Para Fernando Henrique Cardoso, que abriu o seminário, a educação técnica é fundamental. “E para minha satisfação, o nível das escolas técnicas é muito bom”, disse. “Muito frequentemente, é superior ao nível das outras escolas aqui em São Paulo, no sistema que existe aqui, de escolas técnicas.”

Instituições — De manhã, em reunião com os reitores de instituições públicas municipais de educação superior do estado de São Paulo, Mendonça Filho sinalizou a abertura de uma linha de diálogo entre o Ministério da Educação e as instituições para o fortalecimento da educação superior nos municípios daquele estado. Fundadas antes da promulgação da Constituição Federal de 1988, as mais 30 instituições municipais paulistas abrigam cerca de 60 mil estudantes. Elas estão congregadas na Associação das Instituições Municipais de Ensino Superior (Aimes).

No seminário, Mendonça Filho defendeu uma mudança no ensino médio capaz de estimular o protagonismo do jovem e a conexão com o ensino profissionalizante, enquanto Fernando Henrique elogiou o nível das escolas técnicas do país (foto: Rafael Carvalho/MEC)Mendonça Filho destacou a importância de cada uma dessas instituições na interiorização da educação superior e a aproximação de todas com a vocação dos municípios. “Nosso propósito aqui é abrir o diálogo para que possamos oferecer mais oportunidades aos jovens, seja por meio do financiamento estudantil ou por outras iniciativas na área da educação”, afirmou. “E essas unidades de ensino atendem a uma demanda cada vez maior de jovens rumo à universidade e ao diploma de nível superior.”

Entre as demandas apresentadas pela Aimes estão a valorização das licenciaturas, a manutenção do Programa Institucional de Bolsas de Iniciação à Docência (Pibid) e o Fundo de Financiamento Estudantil (Fies). Mendonça Filho afirmou que os programas serão mantidos e aperfeiçoados para 2017.
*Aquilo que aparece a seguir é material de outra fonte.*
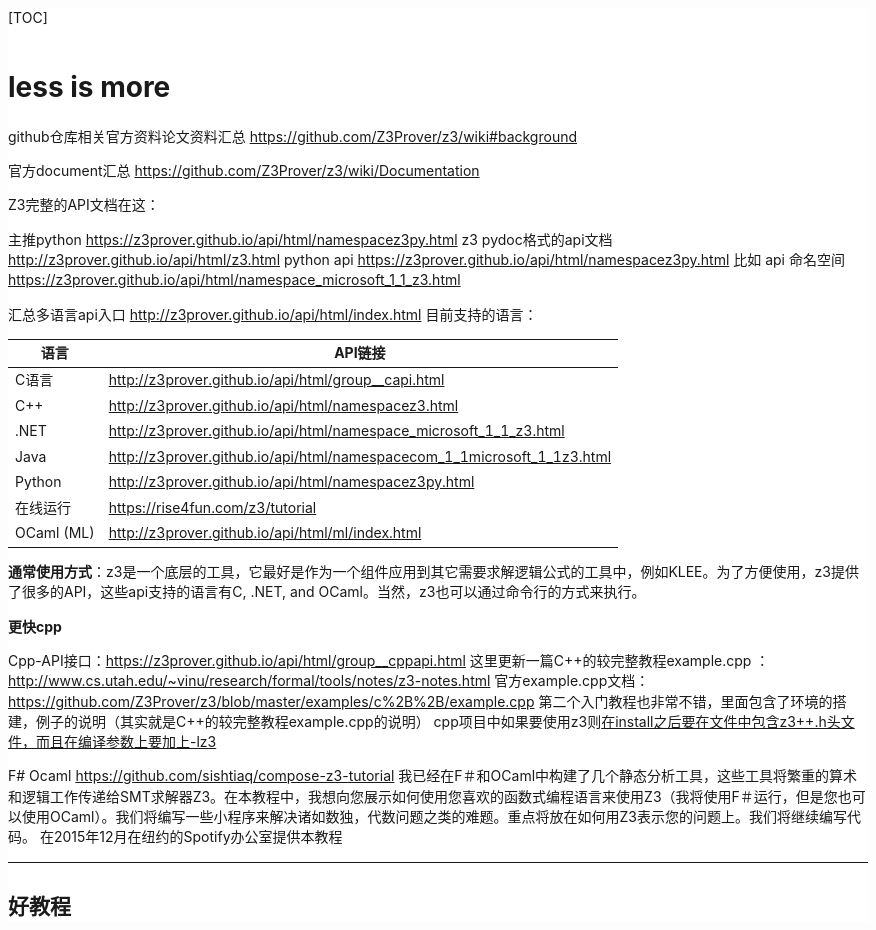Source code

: 

[TOC]

# less is more

github仓库相关官方资料论文资料汇总
https://github.com/Z3Prover/z3/wiki#background

官方document汇总
https://github.com/Z3Prover/z3/wiki/Documentation

Z3完整的API文档在这：              

主推python https://z3prover.github.io/api/html/namespacez3py.html 
z3 pydoc格式的api文档 http://z3prover.github.io/api/html/z3.html
python api https://z3prover.github.io/api/html/namespacez3py.html 比如 api 命名空间 https://z3prover.github.io/api/html/namespace_microsoft_1_1_z3.html

汇总多语言api入口  http://z3prover.github.io/api/html/index.html  目前支持的语言：

| 语言       | API链接                                                      |
| ---------- | ------------------------------------------------------------ |
| C语言      | http://z3prover.github.io/api/html/group__capi.html          |
| C++        | http://z3prover.github.io/api/html/namespacez3.html          |
| .NET       | http://z3prover.github.io/api/html/namespace_microsoft_1_1_z3.html |
| Java       | http://z3prover.github.io/api/html/namespacecom_1_1microsoft_1_1z3.html |
| Python     | http://z3prover.github.io/api/html/namespacez3py.html        |
| 在线运行   | https://rise4fun.com/z3/tutorial                             |
| OCaml (ML) | http://z3prover.github.io/api/html/ml/index.html             |

**通常使用方式**：z3是一个底层的工具，它最好是作为一个组件应用到其它需要求解逻辑公式的工具中，例如KLEE。为了方便使用，z3提供了很多的API，这些api支持的语言有C, .NET, and OCaml。当然，z3也可以通过命令行的方式来执行。

**更快cpp**

Cpp-API接口：https://z3prover.github.io/api/html/group__cppapi.html 这里更新一篇C++的较完整教程example.cpp ：http://www.cs.utah.edu/~vinu/research/formal/tools/notes/z3-notes.html 官方example.cpp文档：https://github.com/Z3Prover/z3/blob/master/examples/c%2B%2B/example.cpp 第二个入门教程也非常不错，里面包含了环境的搭建，例子的说明（其实就是C++的较完整教程example.cpp的说明） cpp项目中如果要使用z3则[在install之后要在文件中包含z3++.h头文件，而且在编译参数上要加上-lz3](https://stackoverflow.com/questions/17514923/need-help-in-using-z3-api-in-a-c-program)

F# Ocaml https://github.com/sishtiaq/compose-z3-tutorial
我已经在F＃和OCaml中构建了几个静态分析工具，这些工具将繁重的算术和逻辑工作传递给SMT求解器Z3。在本教程中，我想向您展示如何使用您喜欢的函数式编程语言来使用Z3（我将使用F＃运行，但是您也可以使用OCaml）。我们将编写一些小程序来解决诸如数独，代数问题之类的难题。重点将放在如何用Z3表示您的问题上。我们将继续编写代码。
在2015年12月在纽约的Spotify办公室提供本教程

-------------------------------------------------------------

## 好教程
As instituições municipais paulistas apresentam um modelo de gestão único. Apesar da condição de autarquias e fundações e de se submeterem à legislação da administração pública, elas podem cobrar mensalidades para a manutenção dos cursos e investimentos na própria instituição. “Não podemos ter um modelo único”, disse o ministro. “Temos universidades federais, instituições estaduais e municipais de educação superior, além das particulares. Todas devem conviver em um ambiente cada vez mais democrático e que facilite o acesso do jovem ao ensino superior.”